* Page text *
• • • • • • •

Now I'm confused again! If I setup the BDV11 to control the LTC interrupt,
should I have W4 in or out?
This information on the JKDBD0 test says it will halt and store information
in memory, and to refer to the microfiche to find out what happened.
However, it also says it will print that banner message, but I don't see
that. I believe it's not even starting the test, but I'm not 100% sure.
On Mon, Nov 17, 2014 at 1:55 PM, Noel Chiappa <jnc at mercury.lcs.mit.edu>
wrote:
From: Ben
Sinclair
I did not have a jumper on W4, so I added one
Err, adding jumper W4 _disables_ the LTC interrupt; see pg. 324-325 of the
"Microcomputers and Memories Handbook (1982)". (Since you were apparently
seeing LTC interrupts before, it makes sense that the prior state of the
board had them enabled...) If you don't have that book, worth picking one
up
on eBay - full of all sorts of useful info.
The test I can't run .. is the JKDBDO CPU
test. When I try to run
this
one it doesn't print anything and drops me to
ODT at 037526.
Hmm. Probably need listings, or something, to figure out what it's unhappy
about. The only documentation I could find online is the "PDP-11 Diagnostic
Handbook", and various copies of the content there, and it's not very
detailed. (BTW, it's probably 'JKDBD0', not "JKDBDO".)
The BDV11 manual says they are controlled through
a register via
software, so maybe I'm just not running anything that sets them.
That would be my guess too.
The only boot rom I have on the BDV11 is a TU58
boot loader, so if
it's
up to some other boot rom to set that LED
register
More likely the system software, not the ROM.

• • • • • • •

* Records provided *
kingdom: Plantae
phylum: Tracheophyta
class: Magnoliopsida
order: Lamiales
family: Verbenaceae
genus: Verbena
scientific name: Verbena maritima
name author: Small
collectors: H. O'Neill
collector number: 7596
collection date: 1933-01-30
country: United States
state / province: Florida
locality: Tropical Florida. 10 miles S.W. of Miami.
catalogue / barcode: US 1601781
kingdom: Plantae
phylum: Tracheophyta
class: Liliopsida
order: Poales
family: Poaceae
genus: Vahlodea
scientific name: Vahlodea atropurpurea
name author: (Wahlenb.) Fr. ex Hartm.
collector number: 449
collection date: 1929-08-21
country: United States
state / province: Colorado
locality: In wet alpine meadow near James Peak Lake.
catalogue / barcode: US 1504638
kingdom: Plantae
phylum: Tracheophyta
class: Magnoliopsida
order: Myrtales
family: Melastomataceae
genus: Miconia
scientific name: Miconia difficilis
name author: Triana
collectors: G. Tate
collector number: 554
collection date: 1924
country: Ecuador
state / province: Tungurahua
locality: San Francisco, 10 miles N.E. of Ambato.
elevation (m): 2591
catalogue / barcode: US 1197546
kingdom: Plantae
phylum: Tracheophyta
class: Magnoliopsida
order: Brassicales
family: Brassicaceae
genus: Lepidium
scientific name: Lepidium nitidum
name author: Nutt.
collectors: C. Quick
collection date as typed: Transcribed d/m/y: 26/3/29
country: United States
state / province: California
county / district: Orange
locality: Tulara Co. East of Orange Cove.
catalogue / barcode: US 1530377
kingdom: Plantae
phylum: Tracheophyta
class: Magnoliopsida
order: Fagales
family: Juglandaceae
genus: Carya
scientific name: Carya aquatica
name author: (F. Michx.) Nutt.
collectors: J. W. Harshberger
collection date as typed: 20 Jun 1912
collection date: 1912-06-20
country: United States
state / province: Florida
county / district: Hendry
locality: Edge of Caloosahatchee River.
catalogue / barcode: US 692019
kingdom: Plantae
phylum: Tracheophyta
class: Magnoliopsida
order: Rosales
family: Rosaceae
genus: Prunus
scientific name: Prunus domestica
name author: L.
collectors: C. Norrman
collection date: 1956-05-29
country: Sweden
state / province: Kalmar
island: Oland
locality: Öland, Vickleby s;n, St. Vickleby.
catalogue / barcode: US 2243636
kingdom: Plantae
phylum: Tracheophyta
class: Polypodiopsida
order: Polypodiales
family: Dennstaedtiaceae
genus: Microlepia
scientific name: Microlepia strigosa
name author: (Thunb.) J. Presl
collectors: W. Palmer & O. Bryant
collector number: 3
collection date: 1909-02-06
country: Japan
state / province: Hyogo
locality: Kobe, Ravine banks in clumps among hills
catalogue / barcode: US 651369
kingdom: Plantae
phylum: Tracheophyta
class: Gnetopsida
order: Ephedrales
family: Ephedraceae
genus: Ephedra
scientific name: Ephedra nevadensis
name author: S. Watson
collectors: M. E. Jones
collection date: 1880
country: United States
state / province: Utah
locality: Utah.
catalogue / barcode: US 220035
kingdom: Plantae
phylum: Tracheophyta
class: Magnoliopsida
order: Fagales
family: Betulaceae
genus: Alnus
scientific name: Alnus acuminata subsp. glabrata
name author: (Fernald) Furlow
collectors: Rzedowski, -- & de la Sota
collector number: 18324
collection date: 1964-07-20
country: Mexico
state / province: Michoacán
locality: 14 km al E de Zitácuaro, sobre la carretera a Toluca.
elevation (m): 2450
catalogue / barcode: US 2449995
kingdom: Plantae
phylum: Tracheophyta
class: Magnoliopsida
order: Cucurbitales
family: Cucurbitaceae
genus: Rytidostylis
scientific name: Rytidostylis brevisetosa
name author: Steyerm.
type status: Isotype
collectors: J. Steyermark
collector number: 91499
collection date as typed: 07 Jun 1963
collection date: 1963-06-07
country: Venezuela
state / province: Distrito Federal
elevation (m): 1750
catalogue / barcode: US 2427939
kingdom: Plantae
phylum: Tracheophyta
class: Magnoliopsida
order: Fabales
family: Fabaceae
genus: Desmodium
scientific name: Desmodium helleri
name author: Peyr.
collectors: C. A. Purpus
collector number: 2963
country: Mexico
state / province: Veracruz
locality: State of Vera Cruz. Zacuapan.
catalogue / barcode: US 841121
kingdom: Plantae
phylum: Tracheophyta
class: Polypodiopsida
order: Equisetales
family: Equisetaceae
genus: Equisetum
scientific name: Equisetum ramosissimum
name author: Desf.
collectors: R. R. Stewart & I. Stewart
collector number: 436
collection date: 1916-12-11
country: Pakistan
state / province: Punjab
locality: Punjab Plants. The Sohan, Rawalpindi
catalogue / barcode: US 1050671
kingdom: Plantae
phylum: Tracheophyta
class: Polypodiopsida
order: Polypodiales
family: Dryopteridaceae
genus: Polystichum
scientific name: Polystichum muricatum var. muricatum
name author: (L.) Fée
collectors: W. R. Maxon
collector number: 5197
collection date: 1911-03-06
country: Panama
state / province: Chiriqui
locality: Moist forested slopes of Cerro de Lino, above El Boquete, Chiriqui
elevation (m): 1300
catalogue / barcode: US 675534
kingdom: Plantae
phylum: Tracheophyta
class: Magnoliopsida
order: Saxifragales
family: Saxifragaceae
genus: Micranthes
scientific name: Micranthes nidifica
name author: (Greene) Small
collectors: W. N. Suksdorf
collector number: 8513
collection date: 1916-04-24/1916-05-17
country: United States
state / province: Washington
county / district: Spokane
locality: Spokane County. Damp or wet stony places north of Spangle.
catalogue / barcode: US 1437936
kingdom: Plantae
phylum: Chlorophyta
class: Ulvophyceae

• • • • • • •

Rewrite the message, beginning at "The test I can't" and stopping after "my guess too.", and change "ODT" to "the monitor". The data shown above can be ignored.

The test I can't run .. is the JKDBDO CPU
test. When I try to run
this
one it doesn't print anything and drops me to
the monitor at 037526.
Hmm. Probably need listings, or something, to figure out what it's unhappy
about. The only documentation I could find online is the "PDP-11 Diagnostic
Handbook", and various copies of the content there, and it's not very
detailed. (BTW, it's probably 'JKDBD0', not "JKDBDO".)
The BDV11 manual says they are controlled through
a register via
software, so maybe I'm just not running anything that sets them.
That would be my guess too.